*Your instructions*. Please quote the post on inspiring young poets from "How do you inspire" to "things around them.".

*Text section*.
⁂

Skip to main content

Poetry Friday- How Do We Inspire Young Poets?

How do you inspire young poets? 

Poetry Podcast No.2.


This is the second instalment of a recent discussion I shared with Corinne Kaplan, an educator with a passion for literacy. We had the opportunity to sit and discuss what inspires young poets. It formed part of the Arts Learning Festival conducted by the Independent Schools of Victoria.



In this episode, we discuss how you encourage young poets to find inspiration. Think small: their own treasures and the objects, the things around them.

And what if they can’t find the right word? Well, it’s perfectly okay to make one up…

If you are willing to stay with us until the end, I will share two of my poems from the recently published anthology, 'What the Poemster Found'.









The Words That Come At Night

Sometimes
The words of unwritten poems
Slide into bed next to me
They nestle on my pillow
And whisper in my ear
Write me down
Write me down
-Remember me
In tomorrow’s early light

Soft echoes at the edge of sleep
Implore me to
Commit to memory
Sweet refrains and edgy fragments
These faint murmurings
These wannabe words of unwritten poems
Settle as cobweb fine
Final thoughts
Last visitors
Before sleep swallows the room.


Alan j Wright, 'What The Poemster Found.'



Where Does My Poetry Hide?

⁂

*Extracted information*.
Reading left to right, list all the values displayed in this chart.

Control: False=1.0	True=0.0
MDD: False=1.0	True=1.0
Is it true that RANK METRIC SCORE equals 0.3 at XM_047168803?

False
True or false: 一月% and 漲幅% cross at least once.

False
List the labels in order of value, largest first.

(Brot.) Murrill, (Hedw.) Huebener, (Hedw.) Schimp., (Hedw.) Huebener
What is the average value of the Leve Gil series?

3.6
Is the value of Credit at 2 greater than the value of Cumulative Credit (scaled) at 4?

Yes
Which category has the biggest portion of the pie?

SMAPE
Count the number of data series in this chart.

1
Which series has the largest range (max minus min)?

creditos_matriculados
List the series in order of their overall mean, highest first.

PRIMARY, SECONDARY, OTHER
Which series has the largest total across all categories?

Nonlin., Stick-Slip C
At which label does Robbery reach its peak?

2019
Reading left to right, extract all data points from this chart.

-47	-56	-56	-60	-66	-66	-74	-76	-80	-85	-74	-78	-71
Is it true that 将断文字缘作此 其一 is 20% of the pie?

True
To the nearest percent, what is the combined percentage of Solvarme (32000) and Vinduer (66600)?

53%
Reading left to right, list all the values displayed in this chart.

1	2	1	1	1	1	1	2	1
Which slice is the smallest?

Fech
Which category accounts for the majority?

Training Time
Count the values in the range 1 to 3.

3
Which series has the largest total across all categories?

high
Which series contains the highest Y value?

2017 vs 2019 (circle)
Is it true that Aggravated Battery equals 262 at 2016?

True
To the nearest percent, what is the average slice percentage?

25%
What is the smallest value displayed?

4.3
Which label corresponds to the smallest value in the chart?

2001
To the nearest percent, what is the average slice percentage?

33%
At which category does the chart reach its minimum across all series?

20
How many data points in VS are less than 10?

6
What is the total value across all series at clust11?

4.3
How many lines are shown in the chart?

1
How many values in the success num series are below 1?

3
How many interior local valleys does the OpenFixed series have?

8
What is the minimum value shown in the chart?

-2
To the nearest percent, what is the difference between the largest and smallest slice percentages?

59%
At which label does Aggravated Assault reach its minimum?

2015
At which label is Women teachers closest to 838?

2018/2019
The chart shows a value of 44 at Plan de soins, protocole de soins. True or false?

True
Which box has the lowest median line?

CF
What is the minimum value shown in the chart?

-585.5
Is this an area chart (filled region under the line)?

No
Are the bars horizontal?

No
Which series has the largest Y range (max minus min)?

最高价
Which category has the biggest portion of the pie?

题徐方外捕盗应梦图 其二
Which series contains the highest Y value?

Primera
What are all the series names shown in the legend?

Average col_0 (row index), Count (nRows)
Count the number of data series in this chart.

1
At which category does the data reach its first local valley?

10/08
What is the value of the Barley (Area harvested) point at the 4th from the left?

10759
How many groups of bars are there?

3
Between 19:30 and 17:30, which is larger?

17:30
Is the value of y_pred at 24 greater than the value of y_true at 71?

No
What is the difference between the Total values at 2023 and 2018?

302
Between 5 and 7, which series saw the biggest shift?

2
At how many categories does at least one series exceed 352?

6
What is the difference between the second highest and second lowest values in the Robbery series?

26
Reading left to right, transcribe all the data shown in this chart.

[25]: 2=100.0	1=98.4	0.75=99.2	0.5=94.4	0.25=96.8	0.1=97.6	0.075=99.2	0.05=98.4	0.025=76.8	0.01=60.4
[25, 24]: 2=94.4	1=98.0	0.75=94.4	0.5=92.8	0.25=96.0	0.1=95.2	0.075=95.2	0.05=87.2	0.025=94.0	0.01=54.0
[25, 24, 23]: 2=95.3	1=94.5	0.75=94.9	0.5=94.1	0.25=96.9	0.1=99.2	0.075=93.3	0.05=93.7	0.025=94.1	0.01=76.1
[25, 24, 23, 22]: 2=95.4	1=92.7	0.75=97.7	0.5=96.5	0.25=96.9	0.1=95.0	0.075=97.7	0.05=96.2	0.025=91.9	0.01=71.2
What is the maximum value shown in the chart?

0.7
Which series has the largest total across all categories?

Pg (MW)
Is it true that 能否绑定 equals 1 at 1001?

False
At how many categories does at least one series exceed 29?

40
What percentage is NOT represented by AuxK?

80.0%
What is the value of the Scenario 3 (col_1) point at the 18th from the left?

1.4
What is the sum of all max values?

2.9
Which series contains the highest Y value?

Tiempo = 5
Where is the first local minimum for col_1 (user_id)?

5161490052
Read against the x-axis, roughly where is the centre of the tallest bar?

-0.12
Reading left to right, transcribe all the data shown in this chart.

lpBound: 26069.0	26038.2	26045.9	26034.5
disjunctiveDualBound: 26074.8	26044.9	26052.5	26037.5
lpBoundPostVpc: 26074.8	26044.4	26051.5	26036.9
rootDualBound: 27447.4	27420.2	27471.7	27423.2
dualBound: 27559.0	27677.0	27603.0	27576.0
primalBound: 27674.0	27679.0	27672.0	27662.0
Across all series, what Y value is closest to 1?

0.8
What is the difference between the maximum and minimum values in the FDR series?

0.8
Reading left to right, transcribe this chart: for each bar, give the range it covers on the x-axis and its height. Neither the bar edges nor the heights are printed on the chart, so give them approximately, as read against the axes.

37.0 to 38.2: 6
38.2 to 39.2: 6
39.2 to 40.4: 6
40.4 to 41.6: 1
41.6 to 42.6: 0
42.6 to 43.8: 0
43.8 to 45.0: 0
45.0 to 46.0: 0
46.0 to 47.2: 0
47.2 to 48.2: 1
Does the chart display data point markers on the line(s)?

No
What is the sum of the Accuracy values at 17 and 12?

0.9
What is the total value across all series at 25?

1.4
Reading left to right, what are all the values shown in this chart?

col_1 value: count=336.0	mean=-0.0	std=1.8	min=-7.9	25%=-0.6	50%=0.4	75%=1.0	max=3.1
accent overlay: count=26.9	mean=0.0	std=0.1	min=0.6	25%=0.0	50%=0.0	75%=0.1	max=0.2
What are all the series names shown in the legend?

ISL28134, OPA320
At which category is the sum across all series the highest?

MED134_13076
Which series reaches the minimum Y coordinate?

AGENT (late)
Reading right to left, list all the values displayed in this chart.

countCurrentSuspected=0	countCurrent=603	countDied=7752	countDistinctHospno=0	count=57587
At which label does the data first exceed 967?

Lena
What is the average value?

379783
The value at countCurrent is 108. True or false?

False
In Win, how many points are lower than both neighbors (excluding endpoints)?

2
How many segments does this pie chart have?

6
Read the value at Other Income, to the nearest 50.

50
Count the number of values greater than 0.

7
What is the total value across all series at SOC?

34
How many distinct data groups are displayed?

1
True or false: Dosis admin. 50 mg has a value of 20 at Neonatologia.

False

⁂

*Worked solution*.
How do you inspire young poets? 

Poetry Podcast No.2.


This is the second instalment of a recent discussion I shared with Corinne Kaplan, an educator with a passion for literacy. We had the opportunity to sit and discuss what inspires young poets. It formed part of the Arts Learning Festival conducted by the Independent Schools of Victoria.



In this episode, we discuss how you encourage young poets to find inspiration. Think small: their own treasures and the objects, the things around them.